* WORK ORDER: Check the records below line by line, and report how many lines include the string "меморију". No other words are needed.

* EXTRACTED DATA:
[Start of Attachment]
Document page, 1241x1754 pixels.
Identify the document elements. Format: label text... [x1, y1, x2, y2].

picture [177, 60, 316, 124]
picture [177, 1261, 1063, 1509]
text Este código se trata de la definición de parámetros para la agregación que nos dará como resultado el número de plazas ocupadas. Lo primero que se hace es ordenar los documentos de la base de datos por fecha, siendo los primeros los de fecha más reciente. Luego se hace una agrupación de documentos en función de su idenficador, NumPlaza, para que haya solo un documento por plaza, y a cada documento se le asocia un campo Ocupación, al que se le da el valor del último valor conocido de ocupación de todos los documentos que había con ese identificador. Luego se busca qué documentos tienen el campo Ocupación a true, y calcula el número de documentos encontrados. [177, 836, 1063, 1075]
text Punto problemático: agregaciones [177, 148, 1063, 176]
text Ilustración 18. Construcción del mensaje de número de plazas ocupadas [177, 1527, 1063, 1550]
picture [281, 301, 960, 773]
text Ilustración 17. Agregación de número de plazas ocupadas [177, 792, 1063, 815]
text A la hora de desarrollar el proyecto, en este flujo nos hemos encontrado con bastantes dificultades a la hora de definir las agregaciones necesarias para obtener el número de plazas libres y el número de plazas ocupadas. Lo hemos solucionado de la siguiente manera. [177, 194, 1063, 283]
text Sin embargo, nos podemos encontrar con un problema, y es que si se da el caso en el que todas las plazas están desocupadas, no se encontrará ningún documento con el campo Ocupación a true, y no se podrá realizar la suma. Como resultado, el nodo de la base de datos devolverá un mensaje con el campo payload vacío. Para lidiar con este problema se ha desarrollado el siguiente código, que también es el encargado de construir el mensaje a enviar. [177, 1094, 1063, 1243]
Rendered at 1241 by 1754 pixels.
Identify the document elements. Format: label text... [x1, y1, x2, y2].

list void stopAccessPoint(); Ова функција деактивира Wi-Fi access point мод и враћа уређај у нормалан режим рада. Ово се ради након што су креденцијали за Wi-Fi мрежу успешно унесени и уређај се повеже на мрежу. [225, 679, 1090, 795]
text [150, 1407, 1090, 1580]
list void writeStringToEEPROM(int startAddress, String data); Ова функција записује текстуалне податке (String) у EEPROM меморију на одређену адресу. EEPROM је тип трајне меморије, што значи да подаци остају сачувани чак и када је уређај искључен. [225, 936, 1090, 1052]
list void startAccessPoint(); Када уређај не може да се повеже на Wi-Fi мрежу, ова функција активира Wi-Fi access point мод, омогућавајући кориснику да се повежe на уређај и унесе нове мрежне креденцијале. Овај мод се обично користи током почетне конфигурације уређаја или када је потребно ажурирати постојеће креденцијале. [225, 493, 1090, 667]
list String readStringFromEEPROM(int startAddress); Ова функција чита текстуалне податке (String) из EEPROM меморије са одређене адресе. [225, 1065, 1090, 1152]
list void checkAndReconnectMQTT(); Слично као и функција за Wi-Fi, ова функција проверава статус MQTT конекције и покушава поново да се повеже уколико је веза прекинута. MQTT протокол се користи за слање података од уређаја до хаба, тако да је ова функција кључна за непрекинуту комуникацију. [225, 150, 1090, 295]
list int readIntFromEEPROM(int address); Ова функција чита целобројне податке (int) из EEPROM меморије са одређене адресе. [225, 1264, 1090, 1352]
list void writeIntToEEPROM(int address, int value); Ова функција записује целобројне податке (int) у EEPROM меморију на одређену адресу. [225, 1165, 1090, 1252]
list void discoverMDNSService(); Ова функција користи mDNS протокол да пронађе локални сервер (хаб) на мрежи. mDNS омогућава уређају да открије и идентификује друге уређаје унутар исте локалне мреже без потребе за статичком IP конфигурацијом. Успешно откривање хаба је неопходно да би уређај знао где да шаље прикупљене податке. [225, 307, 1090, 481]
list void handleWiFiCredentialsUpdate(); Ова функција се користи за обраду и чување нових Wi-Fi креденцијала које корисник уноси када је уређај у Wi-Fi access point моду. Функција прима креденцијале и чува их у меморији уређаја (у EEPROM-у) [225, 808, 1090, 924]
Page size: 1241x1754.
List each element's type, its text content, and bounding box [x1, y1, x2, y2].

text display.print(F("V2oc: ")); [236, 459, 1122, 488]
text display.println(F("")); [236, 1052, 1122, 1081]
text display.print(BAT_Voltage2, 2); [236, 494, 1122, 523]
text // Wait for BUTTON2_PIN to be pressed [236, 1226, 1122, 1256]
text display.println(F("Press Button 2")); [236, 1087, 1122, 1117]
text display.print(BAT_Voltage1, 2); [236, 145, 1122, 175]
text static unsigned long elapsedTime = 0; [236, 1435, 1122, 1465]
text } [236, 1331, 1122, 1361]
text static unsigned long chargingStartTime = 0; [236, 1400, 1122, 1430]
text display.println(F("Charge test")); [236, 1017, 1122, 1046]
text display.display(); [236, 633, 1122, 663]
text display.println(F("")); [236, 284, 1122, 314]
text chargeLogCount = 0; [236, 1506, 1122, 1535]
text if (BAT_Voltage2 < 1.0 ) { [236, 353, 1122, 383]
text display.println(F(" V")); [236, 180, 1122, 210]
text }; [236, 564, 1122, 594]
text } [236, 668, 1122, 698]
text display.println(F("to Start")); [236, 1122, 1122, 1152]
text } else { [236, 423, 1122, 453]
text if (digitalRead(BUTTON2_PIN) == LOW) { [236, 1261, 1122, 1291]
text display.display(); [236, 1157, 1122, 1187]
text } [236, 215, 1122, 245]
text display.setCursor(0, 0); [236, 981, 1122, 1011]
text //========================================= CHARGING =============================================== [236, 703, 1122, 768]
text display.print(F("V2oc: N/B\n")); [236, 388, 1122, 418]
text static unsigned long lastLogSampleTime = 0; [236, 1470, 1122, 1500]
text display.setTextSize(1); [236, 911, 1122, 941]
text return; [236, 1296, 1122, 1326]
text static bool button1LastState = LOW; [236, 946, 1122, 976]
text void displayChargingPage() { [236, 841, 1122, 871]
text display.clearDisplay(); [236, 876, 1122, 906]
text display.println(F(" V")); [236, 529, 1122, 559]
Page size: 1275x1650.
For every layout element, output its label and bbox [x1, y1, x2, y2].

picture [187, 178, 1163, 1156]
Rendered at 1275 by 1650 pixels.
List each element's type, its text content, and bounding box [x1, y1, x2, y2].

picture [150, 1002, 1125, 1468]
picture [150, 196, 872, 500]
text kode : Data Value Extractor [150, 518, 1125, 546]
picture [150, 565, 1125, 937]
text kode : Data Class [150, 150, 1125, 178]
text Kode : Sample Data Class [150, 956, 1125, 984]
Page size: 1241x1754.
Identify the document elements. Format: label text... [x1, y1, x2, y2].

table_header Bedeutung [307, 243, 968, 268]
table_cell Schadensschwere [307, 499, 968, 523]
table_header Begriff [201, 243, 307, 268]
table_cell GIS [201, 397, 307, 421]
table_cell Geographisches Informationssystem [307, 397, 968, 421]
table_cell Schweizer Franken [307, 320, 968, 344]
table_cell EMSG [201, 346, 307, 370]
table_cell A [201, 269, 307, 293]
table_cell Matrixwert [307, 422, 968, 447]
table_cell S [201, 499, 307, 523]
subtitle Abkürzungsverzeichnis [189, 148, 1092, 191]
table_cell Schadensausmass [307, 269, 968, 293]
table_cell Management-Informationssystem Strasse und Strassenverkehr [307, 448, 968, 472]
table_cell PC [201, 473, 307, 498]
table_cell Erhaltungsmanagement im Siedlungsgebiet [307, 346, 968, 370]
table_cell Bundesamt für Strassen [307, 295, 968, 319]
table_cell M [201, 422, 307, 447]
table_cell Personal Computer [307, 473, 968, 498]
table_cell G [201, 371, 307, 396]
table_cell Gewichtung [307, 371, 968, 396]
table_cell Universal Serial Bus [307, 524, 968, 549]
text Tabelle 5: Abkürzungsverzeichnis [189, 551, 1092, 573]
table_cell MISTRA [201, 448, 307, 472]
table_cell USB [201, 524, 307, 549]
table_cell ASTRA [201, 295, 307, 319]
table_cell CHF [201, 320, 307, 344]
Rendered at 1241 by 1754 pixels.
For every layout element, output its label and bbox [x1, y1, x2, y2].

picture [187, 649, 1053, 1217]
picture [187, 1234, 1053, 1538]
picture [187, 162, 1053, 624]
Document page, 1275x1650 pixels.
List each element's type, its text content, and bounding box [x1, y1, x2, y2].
[End of Attachment]
* YOUR SOLUTION: 2